DataFrame Support and Column Handling

One of binlearn’s most powerful features is its comprehensive support for different data formats while maintaining consistent behavior and column integrity across operations. This page explains how binlearn handles numpy arrays, pandas DataFrames, and polars DataFrames, the logic behind preserve_dataframe, and the internal column representation system.

Overview of Data Format Support

binlearn supports three primary data formats:

NumPy Arrays

The foundation format - all internal operations work on numpy arrays. Column identifiers are numeric indices (0, 1, 2, …).

Pandas DataFrames

Full support with column name preservation, index handling, and dtype consistency. Requires pandas installation.

Polars DataFrames

High-performance columnar support with column name preservation. Requires polars installation (optional dependency).

The Core Design Principle

binlearn follows a “format-agnostic processing, format-aware output” design:

  1. Input: Accept any supported format

  2. Processing: Convert to numpy arrays internally for consistent computation

  3. Output: Return data in the format specified by preserve_dataframe setting

This approach ensures computational consistency while providing flexibility in data handling.

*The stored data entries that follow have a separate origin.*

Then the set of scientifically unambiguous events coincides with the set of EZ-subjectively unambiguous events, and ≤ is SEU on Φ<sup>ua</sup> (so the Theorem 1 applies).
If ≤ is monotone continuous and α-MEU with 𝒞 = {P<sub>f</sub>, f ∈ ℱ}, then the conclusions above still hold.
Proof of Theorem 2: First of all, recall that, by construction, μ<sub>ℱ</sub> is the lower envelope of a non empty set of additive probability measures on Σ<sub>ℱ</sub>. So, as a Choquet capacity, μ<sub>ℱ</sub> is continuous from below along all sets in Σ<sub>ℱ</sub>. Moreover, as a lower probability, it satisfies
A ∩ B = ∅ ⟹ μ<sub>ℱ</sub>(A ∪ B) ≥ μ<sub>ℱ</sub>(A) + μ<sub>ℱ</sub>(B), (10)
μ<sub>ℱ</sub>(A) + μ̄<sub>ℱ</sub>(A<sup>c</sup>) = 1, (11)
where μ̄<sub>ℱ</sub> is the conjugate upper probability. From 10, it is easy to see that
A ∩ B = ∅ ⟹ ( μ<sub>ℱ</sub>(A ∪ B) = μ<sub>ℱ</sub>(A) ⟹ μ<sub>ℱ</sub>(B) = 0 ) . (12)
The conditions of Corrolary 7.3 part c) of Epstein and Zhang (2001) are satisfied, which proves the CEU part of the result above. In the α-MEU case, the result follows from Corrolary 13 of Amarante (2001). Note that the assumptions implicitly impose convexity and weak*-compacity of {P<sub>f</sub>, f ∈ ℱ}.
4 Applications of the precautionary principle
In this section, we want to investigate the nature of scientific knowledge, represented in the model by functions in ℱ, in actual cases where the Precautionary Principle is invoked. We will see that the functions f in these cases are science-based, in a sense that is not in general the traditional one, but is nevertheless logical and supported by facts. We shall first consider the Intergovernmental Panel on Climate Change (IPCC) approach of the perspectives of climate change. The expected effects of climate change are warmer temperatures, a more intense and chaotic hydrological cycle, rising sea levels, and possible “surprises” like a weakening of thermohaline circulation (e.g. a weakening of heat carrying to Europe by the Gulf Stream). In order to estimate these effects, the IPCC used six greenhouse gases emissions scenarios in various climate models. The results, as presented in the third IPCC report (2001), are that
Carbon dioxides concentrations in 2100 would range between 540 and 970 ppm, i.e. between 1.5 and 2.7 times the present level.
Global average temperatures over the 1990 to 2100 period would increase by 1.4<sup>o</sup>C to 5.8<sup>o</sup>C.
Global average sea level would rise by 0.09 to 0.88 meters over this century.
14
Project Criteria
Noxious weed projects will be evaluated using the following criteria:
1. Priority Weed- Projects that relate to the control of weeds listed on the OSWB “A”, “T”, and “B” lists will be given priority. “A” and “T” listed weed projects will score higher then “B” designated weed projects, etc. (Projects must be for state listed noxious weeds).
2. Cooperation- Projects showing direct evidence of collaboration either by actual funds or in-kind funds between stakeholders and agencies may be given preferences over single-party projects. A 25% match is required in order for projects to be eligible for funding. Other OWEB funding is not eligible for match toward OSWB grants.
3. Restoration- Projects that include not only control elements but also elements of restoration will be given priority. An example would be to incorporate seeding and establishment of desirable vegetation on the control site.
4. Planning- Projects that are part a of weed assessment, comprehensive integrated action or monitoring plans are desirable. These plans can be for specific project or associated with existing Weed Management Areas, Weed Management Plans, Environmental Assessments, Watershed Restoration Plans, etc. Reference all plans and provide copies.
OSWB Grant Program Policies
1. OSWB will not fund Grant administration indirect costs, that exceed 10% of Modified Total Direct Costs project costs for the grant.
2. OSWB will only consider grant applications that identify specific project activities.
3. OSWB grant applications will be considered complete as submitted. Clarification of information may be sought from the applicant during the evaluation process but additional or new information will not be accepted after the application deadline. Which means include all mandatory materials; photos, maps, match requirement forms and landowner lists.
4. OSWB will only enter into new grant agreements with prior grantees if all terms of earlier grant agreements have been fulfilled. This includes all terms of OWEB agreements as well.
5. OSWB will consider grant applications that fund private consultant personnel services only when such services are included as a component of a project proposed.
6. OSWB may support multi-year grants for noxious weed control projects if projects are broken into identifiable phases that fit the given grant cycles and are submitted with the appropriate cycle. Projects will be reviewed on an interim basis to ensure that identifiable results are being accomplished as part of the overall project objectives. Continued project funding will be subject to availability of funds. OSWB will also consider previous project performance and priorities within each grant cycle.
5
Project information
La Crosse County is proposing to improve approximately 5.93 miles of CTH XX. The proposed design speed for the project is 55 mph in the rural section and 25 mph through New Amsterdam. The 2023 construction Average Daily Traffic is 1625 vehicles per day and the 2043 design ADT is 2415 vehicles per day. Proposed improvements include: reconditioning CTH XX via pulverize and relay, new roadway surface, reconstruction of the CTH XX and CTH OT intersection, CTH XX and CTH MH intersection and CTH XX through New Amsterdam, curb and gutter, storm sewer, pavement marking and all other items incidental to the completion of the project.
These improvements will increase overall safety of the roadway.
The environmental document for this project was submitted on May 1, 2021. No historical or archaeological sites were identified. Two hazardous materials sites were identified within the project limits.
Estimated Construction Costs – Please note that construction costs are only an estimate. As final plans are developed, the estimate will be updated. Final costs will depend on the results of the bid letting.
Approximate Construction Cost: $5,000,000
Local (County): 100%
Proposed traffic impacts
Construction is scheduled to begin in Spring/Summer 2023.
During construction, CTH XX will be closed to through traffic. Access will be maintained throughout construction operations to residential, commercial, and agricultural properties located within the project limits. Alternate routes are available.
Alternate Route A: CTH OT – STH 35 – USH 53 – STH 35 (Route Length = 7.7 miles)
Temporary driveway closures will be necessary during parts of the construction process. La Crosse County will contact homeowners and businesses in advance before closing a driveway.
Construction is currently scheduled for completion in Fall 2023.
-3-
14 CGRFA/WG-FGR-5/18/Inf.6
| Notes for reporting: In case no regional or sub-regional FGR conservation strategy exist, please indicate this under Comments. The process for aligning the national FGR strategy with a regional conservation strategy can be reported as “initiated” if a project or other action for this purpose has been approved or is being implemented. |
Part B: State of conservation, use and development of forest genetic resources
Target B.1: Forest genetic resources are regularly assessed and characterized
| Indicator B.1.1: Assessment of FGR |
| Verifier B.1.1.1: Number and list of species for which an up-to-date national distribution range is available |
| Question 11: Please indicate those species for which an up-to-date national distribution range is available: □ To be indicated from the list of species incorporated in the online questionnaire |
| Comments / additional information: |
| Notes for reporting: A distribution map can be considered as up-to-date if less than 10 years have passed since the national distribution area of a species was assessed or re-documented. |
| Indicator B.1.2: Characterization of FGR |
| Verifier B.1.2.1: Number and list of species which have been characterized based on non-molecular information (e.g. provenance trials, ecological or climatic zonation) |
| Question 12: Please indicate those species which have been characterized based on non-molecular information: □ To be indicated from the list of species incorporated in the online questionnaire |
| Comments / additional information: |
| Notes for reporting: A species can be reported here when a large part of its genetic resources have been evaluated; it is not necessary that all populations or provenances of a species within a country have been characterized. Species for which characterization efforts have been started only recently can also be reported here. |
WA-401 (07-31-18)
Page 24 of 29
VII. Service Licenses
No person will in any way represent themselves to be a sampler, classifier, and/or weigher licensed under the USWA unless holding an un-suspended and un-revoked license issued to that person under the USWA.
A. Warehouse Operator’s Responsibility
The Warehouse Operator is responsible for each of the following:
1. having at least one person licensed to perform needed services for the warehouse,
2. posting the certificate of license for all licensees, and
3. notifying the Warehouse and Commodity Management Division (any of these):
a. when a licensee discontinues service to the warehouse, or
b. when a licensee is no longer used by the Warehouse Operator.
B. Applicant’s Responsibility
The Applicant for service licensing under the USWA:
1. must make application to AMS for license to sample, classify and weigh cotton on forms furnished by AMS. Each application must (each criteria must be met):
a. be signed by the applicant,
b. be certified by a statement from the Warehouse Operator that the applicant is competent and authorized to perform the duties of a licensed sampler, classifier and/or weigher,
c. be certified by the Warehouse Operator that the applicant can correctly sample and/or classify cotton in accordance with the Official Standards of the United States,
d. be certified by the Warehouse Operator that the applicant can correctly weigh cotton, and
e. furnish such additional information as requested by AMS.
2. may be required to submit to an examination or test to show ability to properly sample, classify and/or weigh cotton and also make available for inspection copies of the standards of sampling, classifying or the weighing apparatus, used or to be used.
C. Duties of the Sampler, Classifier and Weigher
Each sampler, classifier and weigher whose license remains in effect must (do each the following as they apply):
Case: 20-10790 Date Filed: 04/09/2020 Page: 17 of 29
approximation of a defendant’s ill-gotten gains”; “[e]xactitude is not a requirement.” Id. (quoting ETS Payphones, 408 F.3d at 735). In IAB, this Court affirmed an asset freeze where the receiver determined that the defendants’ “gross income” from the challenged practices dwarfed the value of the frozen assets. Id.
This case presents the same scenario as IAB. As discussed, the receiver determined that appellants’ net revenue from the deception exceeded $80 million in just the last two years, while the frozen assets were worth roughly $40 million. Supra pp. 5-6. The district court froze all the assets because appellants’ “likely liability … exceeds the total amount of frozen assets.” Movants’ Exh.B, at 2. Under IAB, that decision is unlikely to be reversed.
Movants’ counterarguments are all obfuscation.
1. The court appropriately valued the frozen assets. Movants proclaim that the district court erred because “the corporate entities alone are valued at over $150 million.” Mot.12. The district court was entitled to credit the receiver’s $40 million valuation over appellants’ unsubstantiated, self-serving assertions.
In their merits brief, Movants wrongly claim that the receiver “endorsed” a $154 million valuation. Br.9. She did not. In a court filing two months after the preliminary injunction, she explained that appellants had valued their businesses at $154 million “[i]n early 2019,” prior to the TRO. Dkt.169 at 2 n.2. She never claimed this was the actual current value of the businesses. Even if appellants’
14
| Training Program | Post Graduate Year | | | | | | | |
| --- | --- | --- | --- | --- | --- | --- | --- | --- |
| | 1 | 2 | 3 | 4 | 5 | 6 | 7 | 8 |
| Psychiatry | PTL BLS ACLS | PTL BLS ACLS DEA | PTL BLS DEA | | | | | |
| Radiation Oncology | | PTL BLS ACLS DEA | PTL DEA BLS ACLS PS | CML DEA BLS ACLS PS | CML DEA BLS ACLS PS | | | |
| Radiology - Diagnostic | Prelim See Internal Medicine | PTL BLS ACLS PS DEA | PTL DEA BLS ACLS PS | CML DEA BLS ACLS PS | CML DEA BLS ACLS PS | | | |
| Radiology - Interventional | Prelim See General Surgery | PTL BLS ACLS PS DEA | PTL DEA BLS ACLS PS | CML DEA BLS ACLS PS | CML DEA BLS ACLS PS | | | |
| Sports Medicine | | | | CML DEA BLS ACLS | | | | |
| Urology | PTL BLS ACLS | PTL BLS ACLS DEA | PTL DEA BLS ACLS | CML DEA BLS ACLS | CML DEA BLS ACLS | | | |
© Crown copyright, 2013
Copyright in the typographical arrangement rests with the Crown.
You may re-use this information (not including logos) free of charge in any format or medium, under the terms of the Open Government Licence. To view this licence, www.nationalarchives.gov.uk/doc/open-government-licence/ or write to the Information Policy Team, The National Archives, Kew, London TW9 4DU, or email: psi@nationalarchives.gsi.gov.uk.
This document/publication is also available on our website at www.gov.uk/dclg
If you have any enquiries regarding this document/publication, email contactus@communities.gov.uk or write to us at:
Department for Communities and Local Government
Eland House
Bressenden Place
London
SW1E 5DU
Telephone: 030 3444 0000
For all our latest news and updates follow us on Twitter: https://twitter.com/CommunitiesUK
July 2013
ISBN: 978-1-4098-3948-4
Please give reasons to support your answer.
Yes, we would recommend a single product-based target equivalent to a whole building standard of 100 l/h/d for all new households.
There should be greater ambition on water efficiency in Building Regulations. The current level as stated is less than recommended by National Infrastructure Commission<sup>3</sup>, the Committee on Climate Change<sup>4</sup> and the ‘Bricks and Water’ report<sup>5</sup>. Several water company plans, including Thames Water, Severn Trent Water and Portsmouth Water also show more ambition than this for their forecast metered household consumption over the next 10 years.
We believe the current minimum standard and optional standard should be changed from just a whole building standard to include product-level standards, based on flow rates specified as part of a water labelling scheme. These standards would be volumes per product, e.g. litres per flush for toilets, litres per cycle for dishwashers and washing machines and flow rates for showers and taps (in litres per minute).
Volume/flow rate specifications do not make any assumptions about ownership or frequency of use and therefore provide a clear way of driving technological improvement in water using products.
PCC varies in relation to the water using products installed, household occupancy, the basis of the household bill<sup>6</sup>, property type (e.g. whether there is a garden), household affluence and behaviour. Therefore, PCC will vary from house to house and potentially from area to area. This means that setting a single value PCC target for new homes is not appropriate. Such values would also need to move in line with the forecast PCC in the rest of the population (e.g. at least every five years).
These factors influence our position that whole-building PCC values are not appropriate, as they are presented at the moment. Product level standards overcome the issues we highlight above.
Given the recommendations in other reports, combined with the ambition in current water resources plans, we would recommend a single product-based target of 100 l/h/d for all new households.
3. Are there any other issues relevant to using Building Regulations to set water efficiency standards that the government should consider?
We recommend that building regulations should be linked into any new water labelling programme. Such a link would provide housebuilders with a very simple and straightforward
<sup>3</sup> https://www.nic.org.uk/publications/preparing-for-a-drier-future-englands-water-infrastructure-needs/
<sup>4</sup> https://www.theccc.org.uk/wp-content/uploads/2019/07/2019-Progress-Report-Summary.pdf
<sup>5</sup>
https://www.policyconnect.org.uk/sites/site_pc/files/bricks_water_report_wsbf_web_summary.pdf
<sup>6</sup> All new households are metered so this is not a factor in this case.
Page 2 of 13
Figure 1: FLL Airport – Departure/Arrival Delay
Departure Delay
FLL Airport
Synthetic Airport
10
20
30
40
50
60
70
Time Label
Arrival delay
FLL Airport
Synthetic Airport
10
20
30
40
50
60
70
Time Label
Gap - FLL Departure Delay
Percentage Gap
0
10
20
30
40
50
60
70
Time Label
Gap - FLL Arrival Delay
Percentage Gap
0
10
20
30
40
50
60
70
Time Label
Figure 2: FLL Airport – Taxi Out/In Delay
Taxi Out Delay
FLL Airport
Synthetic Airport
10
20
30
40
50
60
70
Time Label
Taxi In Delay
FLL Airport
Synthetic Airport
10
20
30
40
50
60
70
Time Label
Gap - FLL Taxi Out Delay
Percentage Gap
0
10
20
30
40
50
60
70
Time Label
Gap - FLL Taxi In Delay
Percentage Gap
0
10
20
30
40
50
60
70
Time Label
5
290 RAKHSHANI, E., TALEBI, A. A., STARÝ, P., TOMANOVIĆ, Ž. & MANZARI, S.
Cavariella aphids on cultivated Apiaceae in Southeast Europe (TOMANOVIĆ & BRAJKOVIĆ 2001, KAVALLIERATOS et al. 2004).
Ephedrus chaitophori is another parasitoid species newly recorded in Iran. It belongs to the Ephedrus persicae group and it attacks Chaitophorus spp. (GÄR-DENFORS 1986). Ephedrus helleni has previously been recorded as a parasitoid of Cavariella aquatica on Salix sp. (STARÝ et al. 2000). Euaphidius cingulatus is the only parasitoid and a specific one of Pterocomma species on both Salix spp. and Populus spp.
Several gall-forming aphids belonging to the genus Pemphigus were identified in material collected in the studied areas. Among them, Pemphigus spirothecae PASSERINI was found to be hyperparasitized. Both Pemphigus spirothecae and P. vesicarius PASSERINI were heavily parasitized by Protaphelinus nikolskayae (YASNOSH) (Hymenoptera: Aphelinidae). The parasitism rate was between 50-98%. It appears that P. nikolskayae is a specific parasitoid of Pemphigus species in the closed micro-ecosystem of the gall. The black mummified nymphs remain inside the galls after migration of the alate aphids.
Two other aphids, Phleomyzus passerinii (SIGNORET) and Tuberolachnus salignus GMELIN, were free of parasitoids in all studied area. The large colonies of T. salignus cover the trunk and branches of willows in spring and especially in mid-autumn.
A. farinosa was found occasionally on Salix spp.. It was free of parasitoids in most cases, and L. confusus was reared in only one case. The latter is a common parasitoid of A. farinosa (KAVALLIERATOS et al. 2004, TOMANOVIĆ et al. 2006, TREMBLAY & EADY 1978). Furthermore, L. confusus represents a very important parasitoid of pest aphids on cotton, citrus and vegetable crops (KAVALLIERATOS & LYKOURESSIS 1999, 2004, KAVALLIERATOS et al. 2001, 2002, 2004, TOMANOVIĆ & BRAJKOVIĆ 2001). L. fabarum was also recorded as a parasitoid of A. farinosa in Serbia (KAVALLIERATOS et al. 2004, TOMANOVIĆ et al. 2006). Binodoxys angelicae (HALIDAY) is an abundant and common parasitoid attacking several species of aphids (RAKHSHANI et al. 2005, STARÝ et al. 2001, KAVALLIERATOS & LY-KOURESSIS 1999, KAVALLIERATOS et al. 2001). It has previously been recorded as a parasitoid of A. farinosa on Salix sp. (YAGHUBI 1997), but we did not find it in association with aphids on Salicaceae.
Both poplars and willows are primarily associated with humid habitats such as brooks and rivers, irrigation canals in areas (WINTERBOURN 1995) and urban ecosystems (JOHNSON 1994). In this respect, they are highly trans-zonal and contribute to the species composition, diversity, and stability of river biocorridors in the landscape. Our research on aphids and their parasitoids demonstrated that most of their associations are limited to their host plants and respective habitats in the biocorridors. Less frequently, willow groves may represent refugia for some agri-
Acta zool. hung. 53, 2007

The preserve_dataframe Parameter

The preserve_dataframe parameter controls output format behavior:

from binlearn import EqualWidthBinning
import pandas as pd
import numpy as np

# Create sample data
df = pd.DataFrame({
    'feature1': [1.0, 2.0, 3.0, 4.0, 5.0],
    'feature2': [10.0, 20.0, 30.0, 40.0, 50.0]
})

# preserve_dataframe=True: Output matches input format
binner_preserve = EqualWidthBinning(n_bins=3, preserve_dataframe=True)
result_df = binner_preserve.fit_transform(df)
print(type(result_df))  # <class 'pandas.core.frame.DataFrame'>
print(result_df.columns.tolist())  # ['feature1', 'feature2']

# preserve_dataframe=False: Always output numpy arrays
binner_array = EqualWidthBinning(n_bins=3, preserve_dataframe=False)
result_array = binner_array.fit_transform(df)
print(type(result_array))  # <class 'numpy.ndarray'>

Global Configuration

The preserve_dataframe setting can be controlled globally:

import binlearn

# Check current setting
config = binlearn.get_config()
print(config.preserve_dataframe)  # Default: False

# Set globally
binlearn.set_config(preserve_dataframe=True)

# Now all binners will preserve DataFrame format by default
binner = EqualWidthBinning(n_bins=5)  # preserve_dataframe=True by default

Column Representation and Handling

binlearn uses a sophisticated column handling system that maintains consistency across different input formats and usage patterns.

Column Identification Priority

When determining column identifiers, binlearn follows this priority order:

  1. Column names from input data (DataFrames): ['feature1', 'feature2']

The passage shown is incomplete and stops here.